Supplied material START

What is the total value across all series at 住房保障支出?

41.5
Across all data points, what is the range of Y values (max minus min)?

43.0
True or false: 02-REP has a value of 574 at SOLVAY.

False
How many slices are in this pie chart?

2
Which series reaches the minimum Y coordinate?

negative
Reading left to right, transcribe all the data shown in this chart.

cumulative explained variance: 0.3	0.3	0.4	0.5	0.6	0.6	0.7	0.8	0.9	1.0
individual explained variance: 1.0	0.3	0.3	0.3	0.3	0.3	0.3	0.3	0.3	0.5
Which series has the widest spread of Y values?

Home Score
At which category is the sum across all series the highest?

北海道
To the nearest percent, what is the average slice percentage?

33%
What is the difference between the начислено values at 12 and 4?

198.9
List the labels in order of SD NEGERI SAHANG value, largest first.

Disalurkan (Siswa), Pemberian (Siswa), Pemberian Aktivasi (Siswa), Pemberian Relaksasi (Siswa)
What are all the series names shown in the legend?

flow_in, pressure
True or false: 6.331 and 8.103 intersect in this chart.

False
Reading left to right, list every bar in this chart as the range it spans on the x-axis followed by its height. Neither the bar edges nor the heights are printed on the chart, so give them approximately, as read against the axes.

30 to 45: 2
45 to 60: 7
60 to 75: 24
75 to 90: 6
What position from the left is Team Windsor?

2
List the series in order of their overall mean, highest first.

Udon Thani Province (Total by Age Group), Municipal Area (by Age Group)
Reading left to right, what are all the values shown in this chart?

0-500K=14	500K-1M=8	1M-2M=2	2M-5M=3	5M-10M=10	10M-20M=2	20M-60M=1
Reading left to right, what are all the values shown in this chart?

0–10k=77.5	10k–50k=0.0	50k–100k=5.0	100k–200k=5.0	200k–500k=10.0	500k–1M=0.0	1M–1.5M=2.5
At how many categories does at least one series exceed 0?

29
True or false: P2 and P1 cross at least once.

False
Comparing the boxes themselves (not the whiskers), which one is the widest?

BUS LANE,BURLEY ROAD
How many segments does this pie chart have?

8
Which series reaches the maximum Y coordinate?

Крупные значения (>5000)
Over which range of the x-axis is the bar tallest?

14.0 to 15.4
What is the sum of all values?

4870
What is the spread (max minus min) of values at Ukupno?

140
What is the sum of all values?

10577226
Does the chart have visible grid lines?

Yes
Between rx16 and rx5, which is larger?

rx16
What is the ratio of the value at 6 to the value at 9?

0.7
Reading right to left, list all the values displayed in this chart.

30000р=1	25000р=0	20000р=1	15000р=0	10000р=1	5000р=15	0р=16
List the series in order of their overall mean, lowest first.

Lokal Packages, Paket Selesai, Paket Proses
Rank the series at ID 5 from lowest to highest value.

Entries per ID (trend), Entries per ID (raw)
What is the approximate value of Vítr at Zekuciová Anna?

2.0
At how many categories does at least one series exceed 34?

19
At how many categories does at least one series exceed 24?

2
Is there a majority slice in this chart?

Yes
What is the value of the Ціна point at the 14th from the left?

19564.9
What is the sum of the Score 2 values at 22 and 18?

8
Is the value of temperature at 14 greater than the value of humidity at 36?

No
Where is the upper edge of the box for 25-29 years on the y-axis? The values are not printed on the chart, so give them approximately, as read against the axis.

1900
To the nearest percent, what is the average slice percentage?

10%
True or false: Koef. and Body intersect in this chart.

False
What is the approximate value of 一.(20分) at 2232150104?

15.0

Supplied material END

> **Problem**: Rewrite all of the material above, putting "donut chart" wherever "pie chart" appears and leaving everything else unchanged.

> **Written solution**:
What is the total value across all series at 住房保障支出?

41.5
Across all data points, what is the range of Y values (max minus min)?

43.0
True or false: 02-REP has a value of 574 at SOLVAY.

False
How many slices are in this donut chart?

2
Which series reaches the minimum Y coordinate?

negative
Reading left to right, transcribe all the data shown in this chart.

cumulative explained variance: 0.3	0.3	0.4	0.5	0.6	0.6	0.7	0.8	0.9	1.0
individual explained variance: 1.0	0.3	0.3	0.3	0.3	0.3	0.3	0.3	0.3	0.5
Which series has the widest spread of Y values?

Home Score
At which category is the sum across all series the highest?

北海道
To the nearest percent, what is the average slice percentage?

33%
What is the difference between the начислено values at 12 and 4?

198.9
List the labels in order of SD NEGERI SAHANG value, largest first.

Disalurkan (Siswa), Pemberian (Siswa), Pemberian Aktivasi (Siswa), Pemberian Relaksasi (Siswa)
What are all the series names shown in the legend?

flow_in, pressure
True or false: 6.331 and 8.103 intersect in this chart.

False
Reading left to right, list every bar in this chart as the range it spans on the x-axis followed by its height. Neither the bar edges nor the heights are printed on the chart, so give them approximately, as read against the axes.

30 to 45: 2
45 to 60: 7
60 to 75: 24
75 to 90: 6
What position from the left is Team Windsor?

2
List the series in order of their overall mean, highest first.

Udon Thani Province (Total by Age Group), Municipal Area (by Age Group)
Reading left to right, what are all the values shown in this chart?

0-500K=14	500K-1M=8	1M-2M=2	2M-5M=3	5M-10M=10	10M-20M=2	20M-60M=1
Reading left to right, what are all the values shown in this chart?

0–10k=77.5	10k–50k=0.0	50k–100k=5.0	100k–200k=5.0	200k–500k=10.0	500k–1M=0.0	1M–1.5M=2.5
At how many categories does at least one series exceed 0?

29
True or false: P2 and P1 cross at least once.

False
Comparing the boxes themselves (not the whiskers), which one is the widest?

BUS LANE,BURLEY ROAD
How many segments does this donut chart have?

8
Which series reaches the maximum Y coordinate?

Крупные значения (>5000)
Over which range of the x-axis is the bar tallest?

14.0 to 15.4
What is the sum of all values?

4870
What is the spread (max minus min) of values at Ukupno?

140
What is the sum of all values?

10577226
Does the chart have visible grid lines?

Yes
Between rx16 and rx5, which is larger?

rx16
What is the ratio of the value at 6 to the value at 9?

0.7
Reading right to left, list all the values displayed in this chart.

30000р=1	25000р=0	20000р=1	15000р=0	10000р=1	5000р=15	0р=16
List the series in order of their overall mean, lowest first.

Lokal Packages, Paket Selesai, Paket Proses
Rank the series at ID 5 from lowest to highest value.

Entries per ID (trend), Entries per ID (raw)
What is the approximate value of Vítr at Zekuciová Anna?

2.0
At how many categories does at least one series exceed 34?

19
At how many categories does at least one series exceed 24?

2
Is there a majority slice in this chart?

Yes
What is the value of the Ціна point at the 14th from the left?

19564.9
What is the sum of the Score 2 values at 22 and 18?

8
Is the value of temperature at 14 greater than the value of humidity at 36?

No
Where is the upper edge of the box for 25-29 years on the y-axis? The values are not printed on the chart, so give them approximately, as read against the axis.

1900
To the nearest percent, what is the average slice percentage?

10%
True or false: Koef. and Body intersect in this chart.

False
What is the approximate value of 一.(20分) at 2232150104?

15.0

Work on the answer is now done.